Caminando por mi barrio, como suelo hacerlo a menudo me crucé con un señor, de quien algo me atraía, tal vez su mirada, su humildad, la apariencia que se deslizaba por la escasa ropa con la que transitaba, como así también con la seguridad que se expresaba en su discurso con otro señor.
No pude evitar el acercarme a escucharlo, arriesgándome a que se molestara, muy por el contrario su educación no se lo permitió. Intercambiamos nuestros nombres, a partir de ese momento todos los temas que desarrolló fueron impecables.
Como la situación actual del país la que tenía muy en claro, reconociendo ser un indigente más de la lista interminable ya existente. También hizo mención a su pasado el que había sido diferente, contaba con una casa, un trabajo el que se desplomó no por mérito propio.
Hizo alusión a los estudios que había concretado, como así también el placer que le provocaba la lectura, el diálogo se transformó en un monólogo dado que interrumpirlo era un pecado.

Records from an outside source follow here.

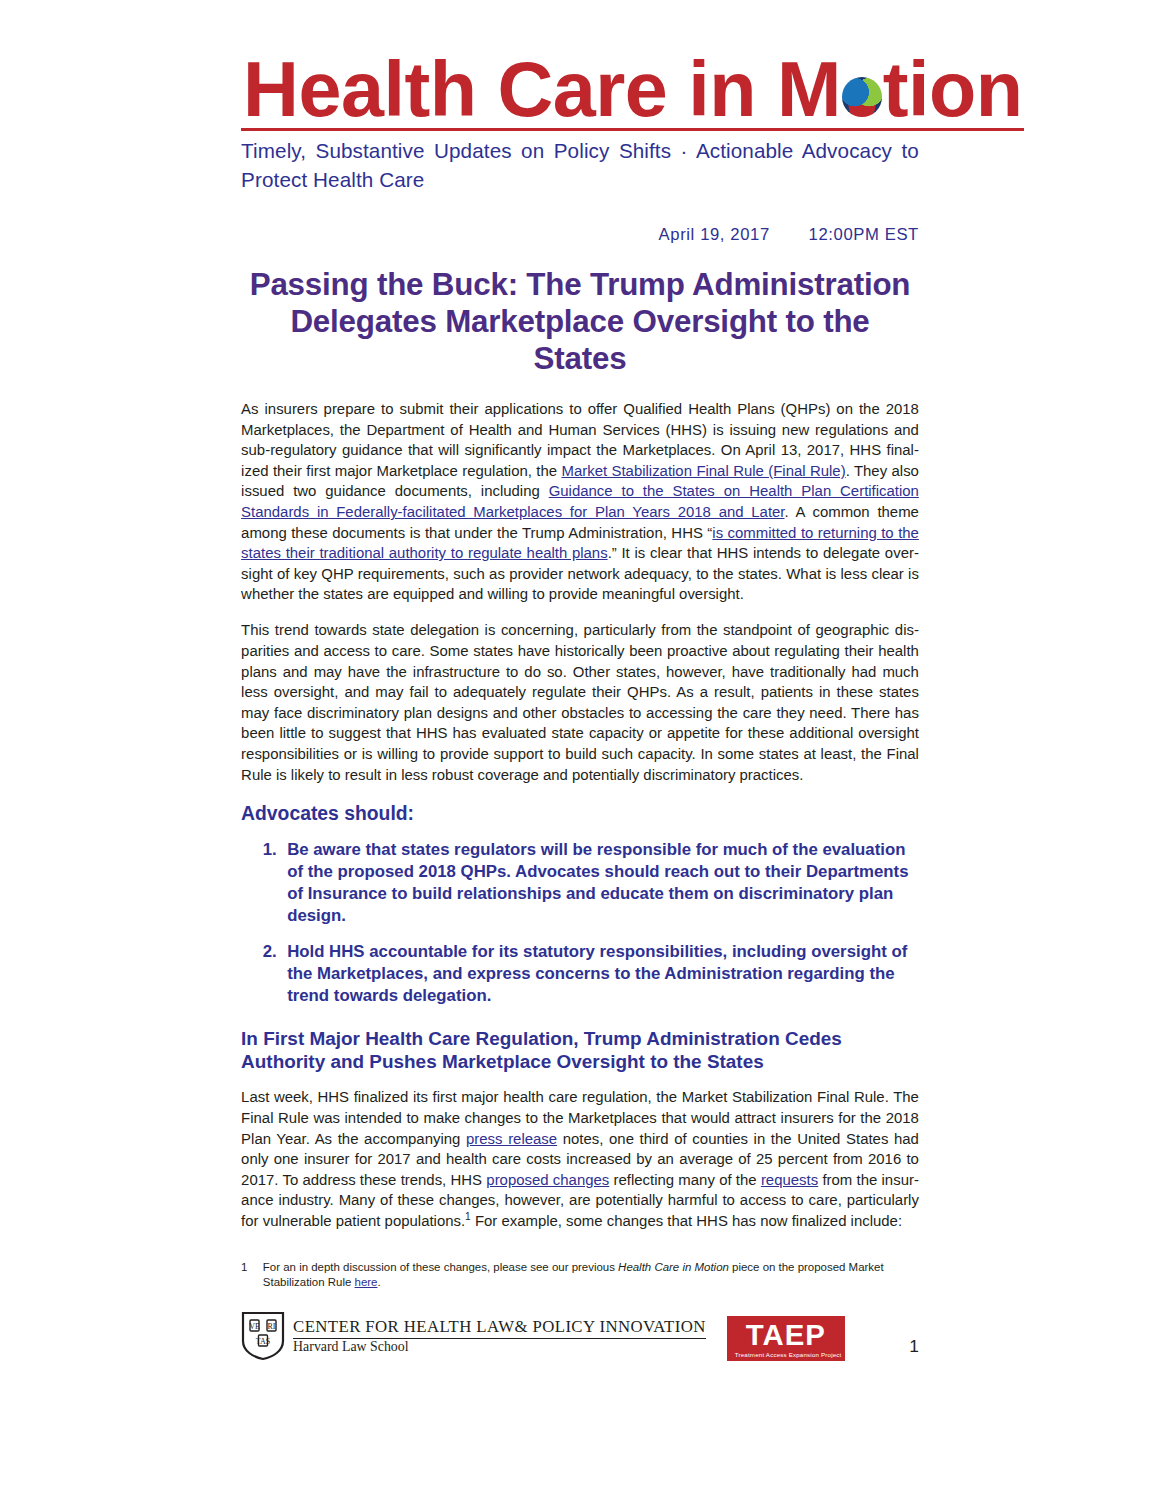Health Care in M tion
Timely, Substantive Updates on Policy Shifts · Actionable Advocacy to Protect Health Care
April 19, 2017 12:00PM EST
Passing the Buck: The Trump Administration
Delegates Marketplace Oversight to the States
As insurers prepare to submit their applications to offer Qualified Health Plans (QHPs) on the 2018 Marketplaces, the Department of Health and Human Services (HHS) is issuing new regulations and sub-regulatory guidance that will significantly impact the Marketplaces. On April 13, 2017, HHS finalized their first major Marketplace regulation, the Market Stabilization Final Rule (Final Rule). They also issued two guidance documents, including Guidance to the States on Health Plan Certification Standards in Federally-facilitated Marketplaces for Plan Years 2018 and Later. A common theme among these documents is that under the Trump Administration, HHS “is committed to returning to the states their traditional authority to regulate health plans.” It is clear that HHS intends to delegate oversight of key QHP requirements, such as provider network adequacy, to the states. What is less clear is whether the states are equipped and willing to provide meaningful oversight.
This trend towards state delegation is concerning, particularly from the standpoint of geographic disparities and access to care. Some states have historically been proactive about regulating their health plans and may have the infrastructure to do so. Other states, however, have traditionally had much less oversight, and may fail to adequately regulate their QHPs. As a result, patients in these states may face discriminatory plan designs and other obstacles to accessing the care they need. There has been little to suggest that HHS has evaluated state capacity or appetite for these additional oversight responsibilities or is willing to provide support to build such capacity. In some states at least, the Final Rule is likely to result in less robust coverage and potentially discriminatory practices.
Advocates should:
Be aware that states regulators will be responsible for much of the evaluation of the proposed 2018 QHPs. Advocates should reach out to their Departments of Insurance to build relationships and educate them on discriminatory plan design.
Hold HHS accountable for its statutory responsibilities, including oversight of the Marketplaces, and express concerns to the Administration regarding the trend towards delegation.
In First Major Health Care Regulation, Trump Administration Cedes Authority and Pushes Marketplace Oversight to the States
Last week, HHS finalized its first major health care regulation, the Market Stabilization Final Rule. The Final Rule was intended to make changes to the Marketplaces that would attract insurers for the 2018 Plan Year. As the accompanying press release notes, one third of counties in the United States had only one insurer for 2017 and health care costs increased by an average of 25 percent from 2016 to 2017. To address these trends, HHS proposed changes reflecting many of the requests from the insurance industry. Many of these changes, however, are potentially harmful to access to care, particularly for vulnerable patient populations.1 For example, some changes that HHS has now finalized include:
1 For an in depth discussion of these changes, please see our previous Health Care in Motion piece on the proposed Market Stabilization Rule here.
VE RI TAS
CENTER FOR HEALTH LAW& POLICY INNOVATION
Harvard Law School
TAEP
Treatment Access Expansion Project
1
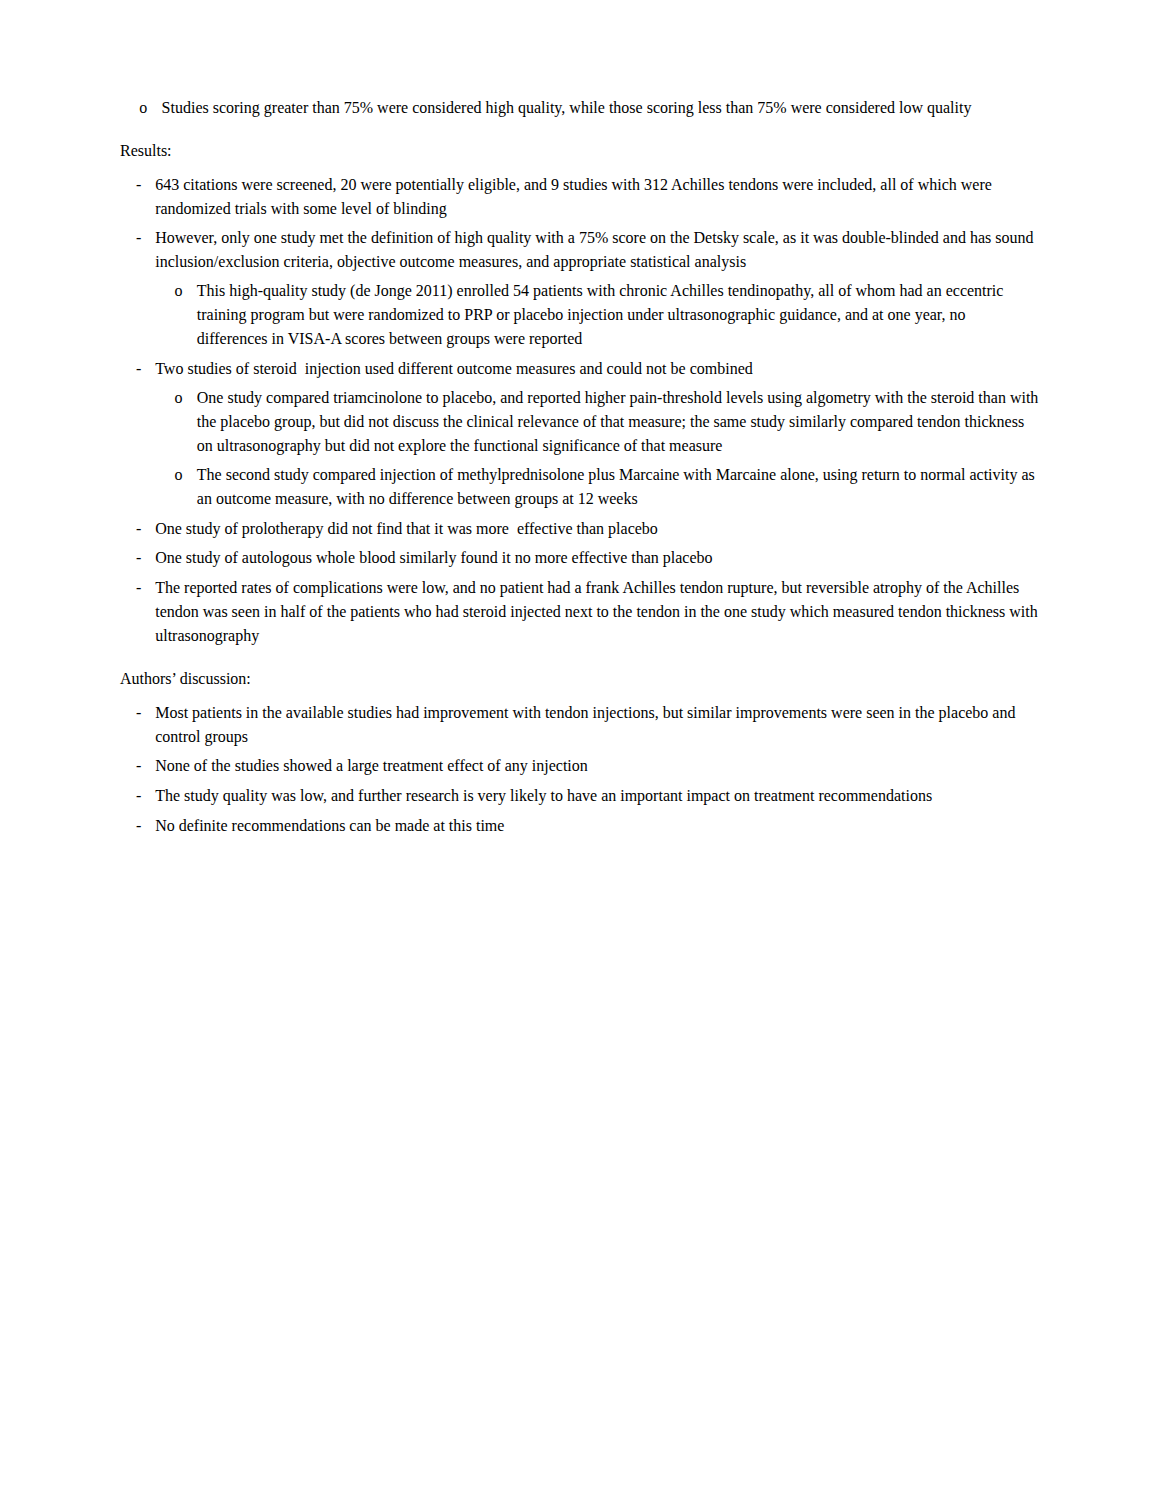Studies scoring greater than 75% were considered high quality, while those scoring less than 75% were considered low quality
Results:
643 citations were screened, 20 were potentially eligible, and 9 studies with 312 Achilles tendons were included, all of which were randomized trials with some level of blinding
However, only one study met the definition of high quality with a 75% score on the Detsky scale, as it was double-blinded and has sound inclusion/exclusion criteria, objective outcome measures, and appropriate statistical analysis
This high-quality study (de Jonge 2011) enrolled 54 patients with chronic Achilles tendinopathy, all of whom had an eccentric training program but were randomized to PRP or placebo injection under ultrasonographic guidance, and at one year, no differences in VISA-A scores between groups were reported
Two studies of steroid injection used different outcome measures and could not be combined
One study compared triamcinolone to placebo, and reported higher pain-threshold levels using algometry with the steroid than with the placebo group, but did not discuss the clinical relevance of that measure; the same study similarly compared tendon thickness on ultrasonography but did not explore the functional significance of that measure
The second study compared injection of methylprednisolone plus Marcaine with Marcaine alone, using return to normal activity as an outcome measure, with no difference between groups at 12 weeks
One study of prolotherapy did not find that it was more effective than placebo
One study of autologous whole blood similarly found it no more effective than placebo
The reported rates of complications were low, and no patient had a frank Achilles tendon rupture, but reversible atrophy of the Achilles tendon was seen in half of the patients who had steroid injected next to the tendon in the one study which measured tendon thickness with ultrasonography
Authors’ discussion:
Most patients in the available studies had improvement with tendon injections, but similar improvements were seen in the placebo and control groups
None of the studies showed a large treatment effect of any injection
The study quality was low, and further research is very likely to have an important impact on treatment recommendations
No definite recommendations can be made at this time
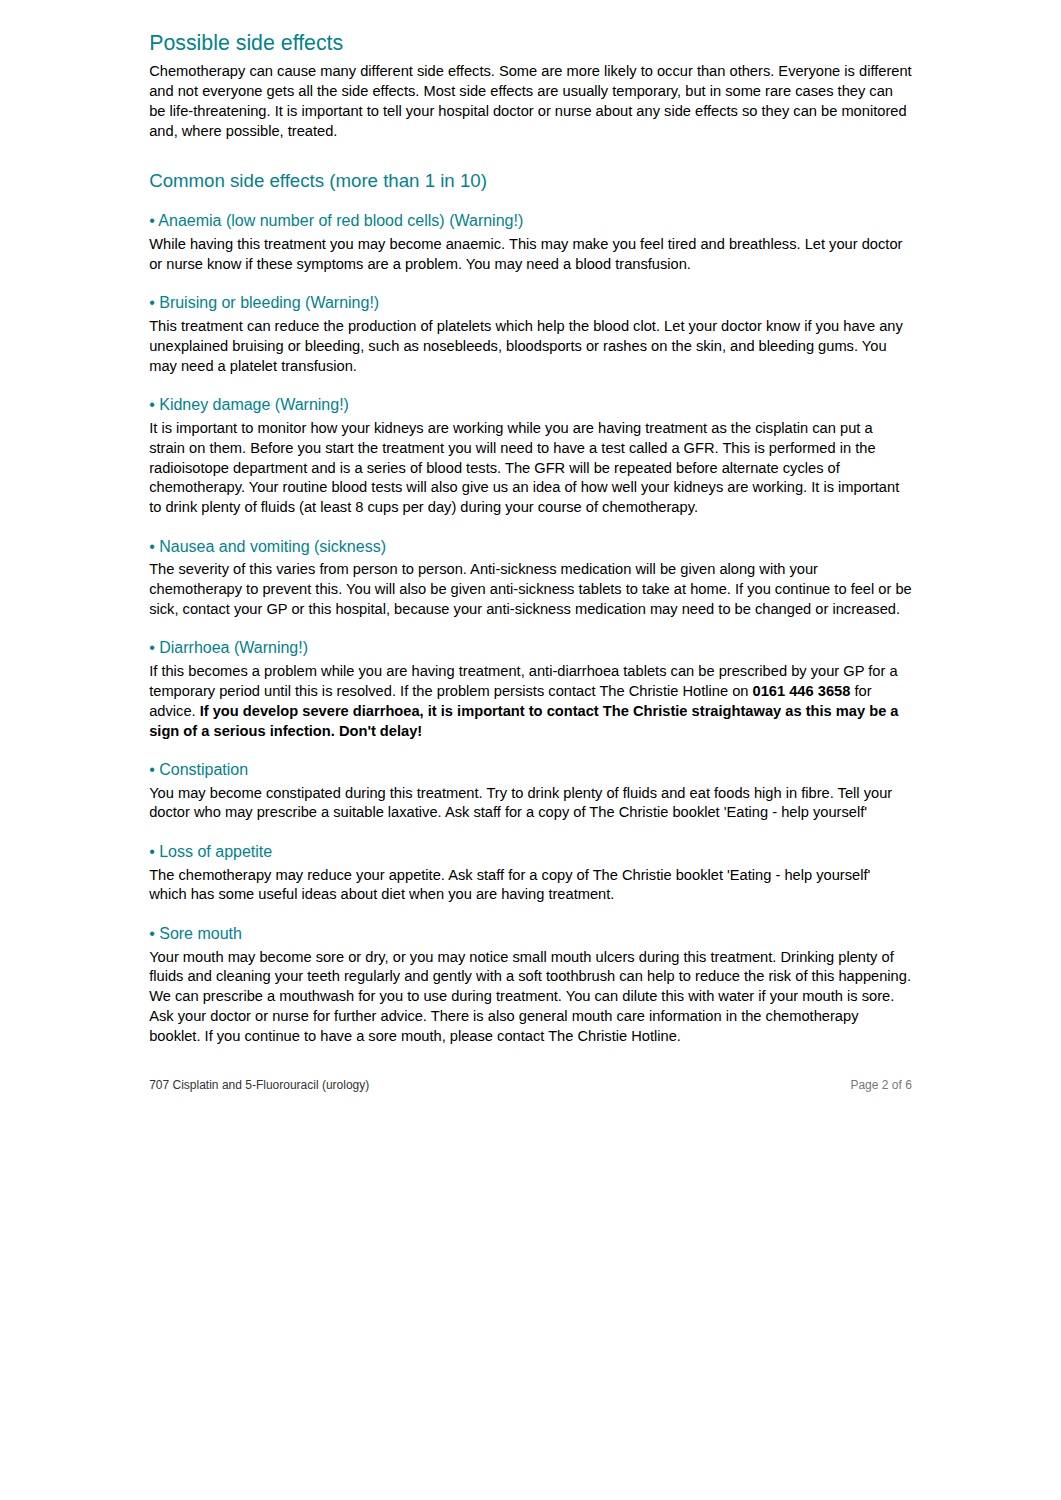Possible side effects
Chemotherapy can cause many different side effects. Some are more likely to occur than others. Everyone is different and not everyone gets all the side effects. Most side effects are usually temporary, but in some rare cases they can be life-threatening. It is important to tell your hospital doctor or nurse about any side effects so they can be monitored and, where possible, treated.
Common side effects (more than 1 in 10)
• Anaemia (low number of red blood cells) (Warning!)
While having this treatment you may become anaemic. This may make you feel tired and breathless. Let your doctor or nurse know if these symptoms are a problem. You may need a blood transfusion.
• Bruising or bleeding (Warning!)
This treatment can reduce the production of platelets which help the blood clot. Let your doctor know if you have any unexplained bruising or bleeding, such as nosebleeds, bloodsports or rashes on the skin, and bleeding gums. You may need a platelet transfusion.
• Kidney damage (Warning!)
It is important to monitor how your kidneys are working while you are having treatment as the cisplatin can put a strain on them. Before you start the treatment you will need to have a test called a GFR. This is performed in the radioisotope department and is a series of blood tests. The GFR will be repeated before alternate cycles of chemotherapy. Your routine blood tests will also give us an idea of how well your kidneys are working. It is important to drink plenty of fluids (at least 8 cups per day) during your course of chemotherapy.
• Nausea and vomiting (sickness)
The severity of this varies from person to person. Anti-sickness medication will be given along with your chemotherapy to prevent this. You will also be given anti-sickness tablets to take at home. If you continue to feel or be sick, contact your GP or this hospital, because your anti-sickness medication may need to be changed or increased.
• Diarrhoea (Warning!)
If this becomes a problem while you are having treatment, anti-diarrhoea tablets can be prescribed by your GP for a temporary period until this is resolved. If the problem persists contact The Christie Hotline on 0161 446 3658 for advice. If you develop severe diarrhoea, it is important to contact The Christie straightaway as this may be a sign of a serious infection. Don't delay!
• Constipation
You may become constipated during this treatment. Try to drink plenty of fluids and eat foods high in fibre. Tell your doctor who may prescribe a suitable laxative. Ask staff for a copy of The Christie booklet 'Eating - help yourself'
• Loss of appetite
The chemotherapy may reduce your appetite. Ask staff for a copy of The Christie booklet 'Eating - help yourself' which has some useful ideas about diet when you are having treatment.
• Sore mouth
Your mouth may become sore or dry, or you may notice small mouth ulcers during this treatment. Drinking plenty of fluids and cleaning your teeth regularly and gently with a soft toothbrush can help to reduce the risk of this happening. We can prescribe a mouthwash for you to use during treatment. You can dilute this with water if your mouth is sore. Ask your doctor or nurse for further advice. There is also general mouth care information in the chemotherapy booklet. If you continue to have a sore mouth, please contact The Christie Hotline.
707 Cisplatin and 5-Fluorouracil (urology) Page 2 of 6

No obstante él mismo daba la oportunidad a formar parte del relato.
Debemos reconocer que la apariencia de un ser no se compara con la sabiduría interna que posee. El corto tiempo que compartí con este señor me enriqueció de tal modo que le propuse un nuevo encuentro. Me hubiese quedado horas intercambiado ideas con él o tan sólo escucharlo.
No subestimemos a la persona por su aspecto o indumentaria, en la mayoría de los casos nos daremos cuenta que estamos cometiendo un gran error.